_WHAT YOU ARE ASKED TO DO_.
Would you reproduce each line below exactly, leaving every picture out?

_DATASET EXTRACT_.
/---
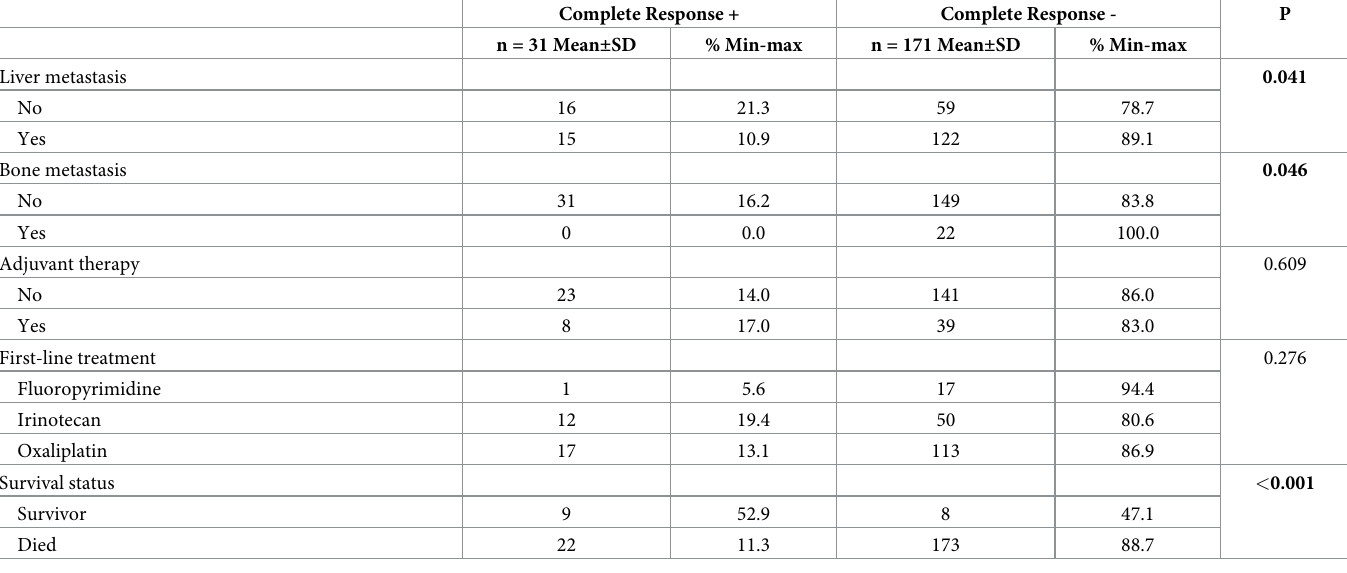
line treatment with fluoropyrimidine and a first-line treatment combination with irinotecan significantly increased OS ( p = 0.007 , p = 0.003 , respectively). First-line treatment with combi- nation treatment compared with single-agent fluoropyrimidine was found to increase OS sta- tistically significantly ( p = 0.002 , HR: 2.196, 95% CI: 1.339–3.600). It was found that attaining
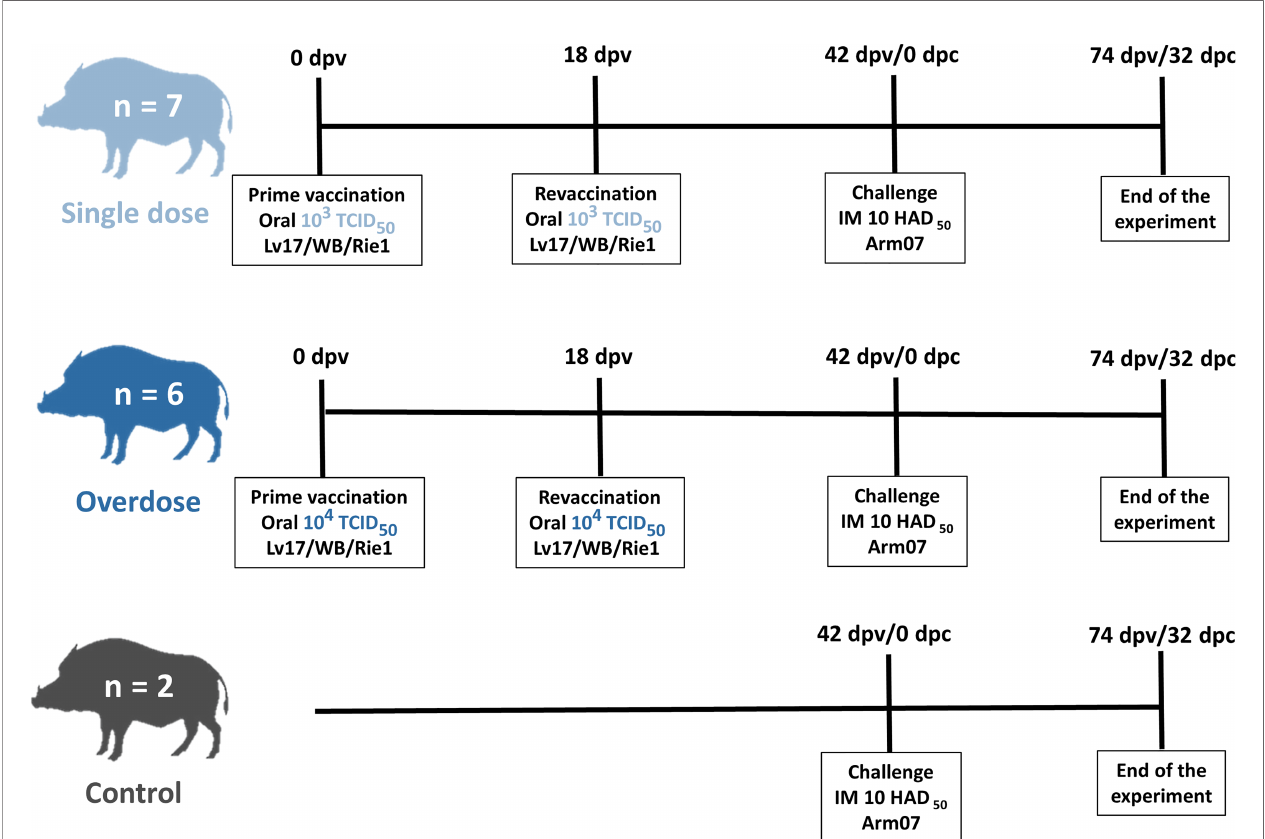
FIGURE 1 | Scheme of the experimental design from the prime vaccination (0 days post-vaccination, dpv) until the end of the experiment (32 days post-challenge, dpc; and 74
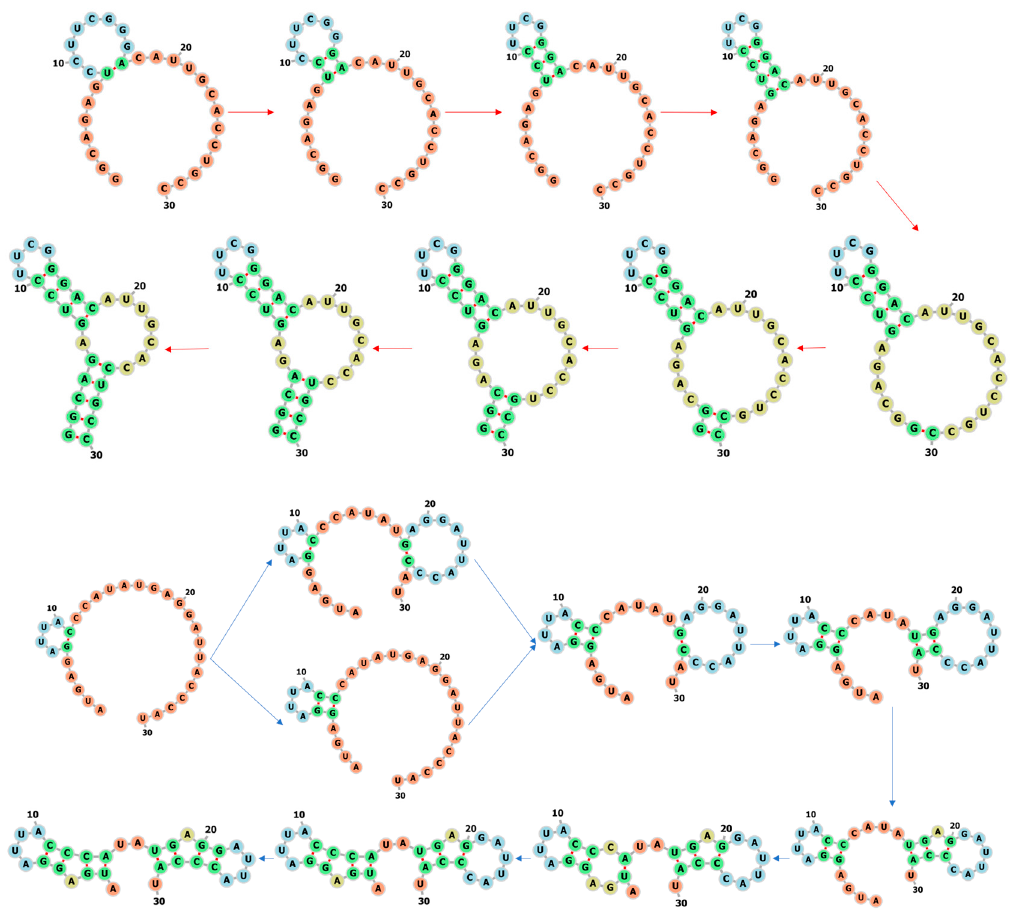
Figure 6. The prediction results of the fastest folding paths of two RNA molecules, PDB_00312 ( top ) and PDB_01136 ( bottom ).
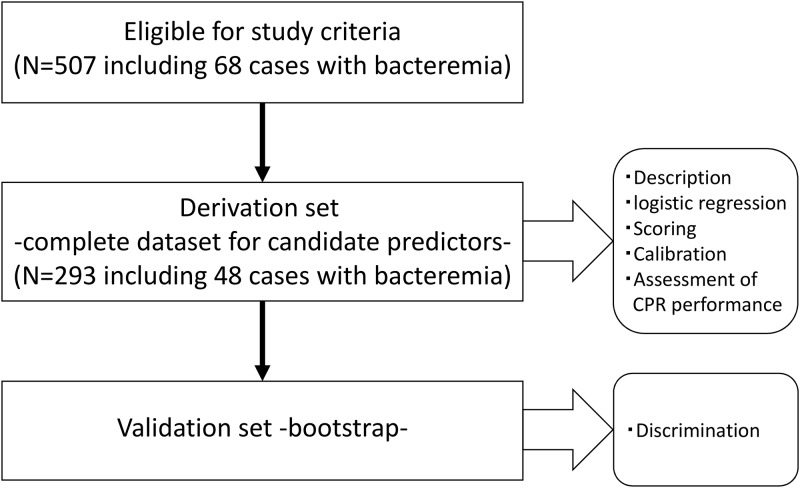
Study flow CPR: clinical prediction rule.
\---
_TASK OUTPUT_.
line treatment with fluoropyrimidine and a first-line treatment combination with irinotecan significantly increased OS ( p = 0.007 , p = 0.003 , respectively). First-line treatment with combi- nation treatment compared with single-agent fluoropyrimidine was found to increase OS sta- tistically significantly ( p = 0.002 , HR: 2.196, 95% CI: 1.339–3.600). It was found that attaining
FIGURE 1 | Scheme of the experimental design from the prime vaccination (0 days post-vaccination, dpv) until the end of the experiment (32 days post-challenge, dpc; and 74
Figure 6. The prediction results of the fastest folding paths of two RNA molecules, PDB_00312 ( top ) and PDB_01136 ( bottom ).
Study flow CPR: clinical prediction rule.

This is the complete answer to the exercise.